Text Brain Tumor PhoneOver the years health experts have apparently associated cell phone use with a number of health risks. From supposedly disrupting sleep to lowering the sperm quality and the most recent effects of texting, mobile phones were claimed to have their flipsides. However a novel brief communication shares that among adults nearly 5 to 10 years post the sharp increase in cell phone use, there was no substantial change in brain tumor incidence.

The researchers reveal that even during a period when cell phone usage had drastically surged there was no alteration in brain tumor incidence. Though cell phone use has been suggested as a possible risk factor for brain tumors, apparently no biological mechanism that elucidates this link is known.
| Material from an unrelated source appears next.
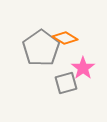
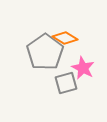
gray pentagon: moved 4 px right, 4 px down
pink star: rotated 10 degrees counterclockwise
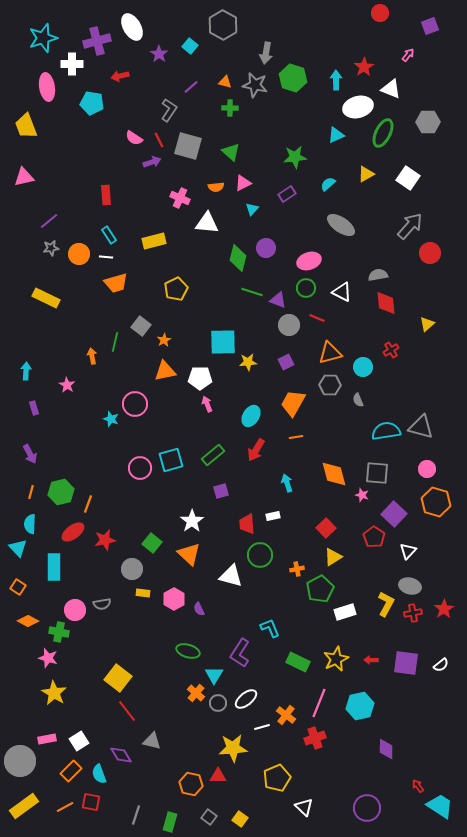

As part of the analysis, annual incidence rates of glioma and meningioma among adults aged 20–79 years from Denmark, Finland, Norway, and Sweden was examined by Isabelle Deltour, Ph.D., of the Institute of Cancer Epidemiology, Danish Cancer Society, in Copenhagen, and colleagues. The researchers reported about 60,000 patients who were identified with these types of brain tumors between 1974 and 2003.

Prior to the introduction of cell phones, incidence rates over this 30 year-period were found to be constant, lowered or continued to augment gradually. They also observed no particular changes in incidence trends in occurrence of brain tumors from 1998 to 2003. The authors suggest that various reasons may possibly contribute to this finding.

Certain possibilities could include the induction period linking cell phone use to brain tumors exceeds 5–10 years, increased risk in this population could be too small to be observed, the increased risk could be restricted to subgroups of brain tumors or cell phone users or probably that there is no increased risk.

“Because of the high prevalence of mobile phone exposure in this population and worldwide, longer follow-up of time trends in brain tumor incidence rates are warranted,” the authors write.

During this time cell phone usage was not assessed at the individual level. Only brain tumor incidence was taken into account.

The communication has been published online in the Journal of the National Cancer Institute.